→ REQUIRED TASK 1: According to the policy excerpt below, what kind of nuclear-fission reactors must the first step of reform use?

→ SOURCE EXTRACT:
start
2. Reversing the depletion of national aquifers, by aid of nuclear-power application to desalination and related water purification programs, but integrated with the sundry programs complementing development of ocean ports and waterways.
3. Aggressive development of power from sources of high energy-flux density, such as nuclear fission, and a quarter-century mission to bring functioning thermonuclear fusion applications on line.
This element of the program takes into account the fact that the growth of human requirements has tended to deplete the relatively richest concentrations of essential raw materials found within the sediments of the Earth's Biosphere. The foreseeable problem for the two generations immediately ahead, is not a set of absolute limits, excepting the case of depletion of fossil fresh-water resources. Rather, the threat is, that without an early and rapid increase in the energy-flux-density of relevant processes, the increase of cost of production, as measured in per-capita terms, would soon produce a critical world situation. To cope with the rising cost of employment of such resources, the world must now undertake some dramatic shifts in economic perspectives.
The first step of reform, must feature the use of high-temperature, gas-cooled nuclear-fission reactors, for not only desalination and related tasks, but the production of synthetic, hydrogen-based fuels, to replace the present degree of reliance on the transport and combustion of petroleum and natural gas, and to shift the use of those latter resources toward their better role as chemical feedstocks for production of needed products. This is also to be viewed as a mission of cleaning up the messes which cling stubbornly to current practices.
This means the immediate development of generally usable prototypes in production and use of such synthetic fuels.
The longer-range mission must be the management of mineral resources generally, to reverse the present trend of rapidly increasing the per-capita cost of production of refined primary commodities.
4. Reorganization and Development of Mass Transportation.
From the late Seventeenth Century onward, the process of colonization of North America was focussed on the development of roads, developed waterways, and, later, railroads. This was associated with a clearer conception, established during John Quincy Adams' tenure as Secretary of State, of an integrated territory of a continental nation, from Atlantic to Pacific, limited only by a northern border with Canada and a southern border with Mexico. The integration of the U.S. by transcontinental railway systems, as under John Quincy Adams' one-time protégé, President Abraham Lincoln, established the U.S. as a continental power too powerful to be conquered by foreign military attack.
During the course of the post-1968 shift to a "post-industrial utopia," this integrity of the U.S.A. within its own territory has been ruined, and almost destroyed.
This degeneration of the U.S. has been marked by coinciding relative abandonment of large, formerly developed agro-industrial regions of the nation, and a congestion of flimsy structures, often of Hollywood-set-style construction in areas of suburban sprawl, and skyrocketing urban prices of housing and other tenancy.
This functional degeneration of the internal physical organization should remind us of the ills of Mexico City, Cairo, Alexandria, and generally comparable, bloated and mass-poverty-stricken regions of the world's developing sector.
There is a desirable setting of limits on the size of functioning urban areas, and similar sorts of functionally defined limits on efficient suburban sprawl around cities.
Much of this decadence and its concomitant disorder, has been a by-product of the campaign of radical deregulation launched, during 1977-1981, under the auspices of the Trilateral Commission. The addition of deregulation to the growing 1968-1976 post-industrial orientation, was continued after 1981 as a generation-long degeneration of land occupancy and use throughout the U.S. territory considered as a whole.
end
→ RECORDED DATA:
start
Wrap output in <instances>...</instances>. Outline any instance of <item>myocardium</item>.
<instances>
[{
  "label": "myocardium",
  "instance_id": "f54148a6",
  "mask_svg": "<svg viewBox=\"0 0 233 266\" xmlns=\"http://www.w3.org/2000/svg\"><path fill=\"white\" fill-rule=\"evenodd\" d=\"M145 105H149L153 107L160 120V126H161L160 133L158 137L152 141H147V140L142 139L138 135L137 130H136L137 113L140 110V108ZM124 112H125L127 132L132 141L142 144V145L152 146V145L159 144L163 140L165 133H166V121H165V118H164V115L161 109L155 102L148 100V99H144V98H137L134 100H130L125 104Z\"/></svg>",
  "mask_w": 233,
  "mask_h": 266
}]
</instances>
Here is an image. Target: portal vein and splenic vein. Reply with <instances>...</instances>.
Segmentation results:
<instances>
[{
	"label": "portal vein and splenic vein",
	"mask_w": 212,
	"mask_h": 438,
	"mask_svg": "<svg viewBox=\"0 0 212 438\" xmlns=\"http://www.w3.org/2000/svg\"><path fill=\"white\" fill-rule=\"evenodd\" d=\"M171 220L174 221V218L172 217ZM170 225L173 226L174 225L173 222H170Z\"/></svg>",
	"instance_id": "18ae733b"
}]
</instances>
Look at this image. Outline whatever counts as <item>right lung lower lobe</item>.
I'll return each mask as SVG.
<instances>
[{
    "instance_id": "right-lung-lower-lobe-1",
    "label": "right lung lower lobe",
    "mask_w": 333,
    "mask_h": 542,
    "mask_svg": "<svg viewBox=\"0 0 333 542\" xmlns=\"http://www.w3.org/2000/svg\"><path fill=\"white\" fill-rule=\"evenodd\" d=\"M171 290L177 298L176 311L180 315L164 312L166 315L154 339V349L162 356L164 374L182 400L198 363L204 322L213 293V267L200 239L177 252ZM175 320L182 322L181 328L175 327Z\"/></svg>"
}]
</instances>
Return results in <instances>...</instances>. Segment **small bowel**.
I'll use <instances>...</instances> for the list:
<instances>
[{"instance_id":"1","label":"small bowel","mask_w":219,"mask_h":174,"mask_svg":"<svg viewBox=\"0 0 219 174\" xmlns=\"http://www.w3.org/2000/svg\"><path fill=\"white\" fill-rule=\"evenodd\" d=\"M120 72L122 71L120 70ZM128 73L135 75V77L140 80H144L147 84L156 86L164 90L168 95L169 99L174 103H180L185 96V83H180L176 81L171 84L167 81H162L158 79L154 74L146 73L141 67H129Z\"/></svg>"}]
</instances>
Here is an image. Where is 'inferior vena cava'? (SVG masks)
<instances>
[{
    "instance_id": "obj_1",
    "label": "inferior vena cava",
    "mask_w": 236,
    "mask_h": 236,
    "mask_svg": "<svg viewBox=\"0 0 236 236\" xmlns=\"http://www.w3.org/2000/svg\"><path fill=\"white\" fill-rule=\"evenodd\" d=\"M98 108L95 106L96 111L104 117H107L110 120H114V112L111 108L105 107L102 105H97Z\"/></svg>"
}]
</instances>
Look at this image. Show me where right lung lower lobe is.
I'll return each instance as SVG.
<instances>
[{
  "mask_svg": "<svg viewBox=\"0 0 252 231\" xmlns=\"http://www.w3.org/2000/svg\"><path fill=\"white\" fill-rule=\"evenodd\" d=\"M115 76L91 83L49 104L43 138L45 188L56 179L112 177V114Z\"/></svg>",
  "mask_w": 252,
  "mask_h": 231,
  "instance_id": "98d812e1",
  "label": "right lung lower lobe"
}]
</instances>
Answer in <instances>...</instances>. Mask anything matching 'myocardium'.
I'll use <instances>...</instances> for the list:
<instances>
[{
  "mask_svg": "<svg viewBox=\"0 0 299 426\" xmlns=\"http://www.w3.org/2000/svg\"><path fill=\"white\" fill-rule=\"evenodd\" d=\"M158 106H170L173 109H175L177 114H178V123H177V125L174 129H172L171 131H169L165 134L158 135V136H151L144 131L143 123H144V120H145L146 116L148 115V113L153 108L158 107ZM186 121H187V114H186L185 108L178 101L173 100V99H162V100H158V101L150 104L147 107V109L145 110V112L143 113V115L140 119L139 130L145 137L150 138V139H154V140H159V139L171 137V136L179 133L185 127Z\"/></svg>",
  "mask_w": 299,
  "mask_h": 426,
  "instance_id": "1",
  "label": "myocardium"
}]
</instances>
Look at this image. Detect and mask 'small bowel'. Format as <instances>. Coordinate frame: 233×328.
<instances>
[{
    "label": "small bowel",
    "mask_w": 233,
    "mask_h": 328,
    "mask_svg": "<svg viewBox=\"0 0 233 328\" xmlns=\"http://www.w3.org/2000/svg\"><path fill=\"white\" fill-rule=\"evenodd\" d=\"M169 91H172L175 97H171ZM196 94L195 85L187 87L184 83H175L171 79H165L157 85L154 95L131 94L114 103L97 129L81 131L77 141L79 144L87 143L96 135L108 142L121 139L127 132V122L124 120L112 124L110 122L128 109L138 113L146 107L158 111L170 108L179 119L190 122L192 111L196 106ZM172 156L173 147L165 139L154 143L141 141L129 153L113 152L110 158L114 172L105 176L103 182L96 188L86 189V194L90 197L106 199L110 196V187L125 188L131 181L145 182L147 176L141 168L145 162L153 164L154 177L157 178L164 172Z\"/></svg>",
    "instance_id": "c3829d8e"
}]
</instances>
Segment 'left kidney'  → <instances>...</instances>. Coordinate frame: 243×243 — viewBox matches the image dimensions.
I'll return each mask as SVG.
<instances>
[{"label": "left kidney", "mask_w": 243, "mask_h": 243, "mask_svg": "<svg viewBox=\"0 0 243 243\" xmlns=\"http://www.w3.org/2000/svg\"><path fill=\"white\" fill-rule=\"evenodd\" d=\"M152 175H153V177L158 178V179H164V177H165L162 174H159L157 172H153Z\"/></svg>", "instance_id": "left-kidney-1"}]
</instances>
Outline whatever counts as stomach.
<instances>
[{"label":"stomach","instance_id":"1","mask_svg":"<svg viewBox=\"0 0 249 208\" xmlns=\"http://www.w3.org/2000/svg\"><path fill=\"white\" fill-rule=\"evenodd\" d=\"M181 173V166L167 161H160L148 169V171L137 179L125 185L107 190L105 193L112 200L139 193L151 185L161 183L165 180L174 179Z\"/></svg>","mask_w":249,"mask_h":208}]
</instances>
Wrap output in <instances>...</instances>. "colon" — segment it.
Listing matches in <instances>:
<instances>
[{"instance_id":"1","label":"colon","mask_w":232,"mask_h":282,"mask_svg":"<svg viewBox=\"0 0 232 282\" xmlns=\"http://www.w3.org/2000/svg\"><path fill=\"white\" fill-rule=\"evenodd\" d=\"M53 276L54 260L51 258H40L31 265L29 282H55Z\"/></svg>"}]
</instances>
end
→ REQUIRED TASK 2: Gather every line of the records above that contains the string "this". Case counts.

→ RIGHT ANSWER 1: High-temperature, gas-cooled nuclear-fission reactors.

→ RIGHT ANSWER 2:
Look at this image. Outline whatever counts as <item>right lung lower lobe</item>.
Look at this image. Show me where right lung lower lobe is.
Look at this image. Detect and mask 'small bowel'. Format as <instances>. Coordinate frame: 233×328.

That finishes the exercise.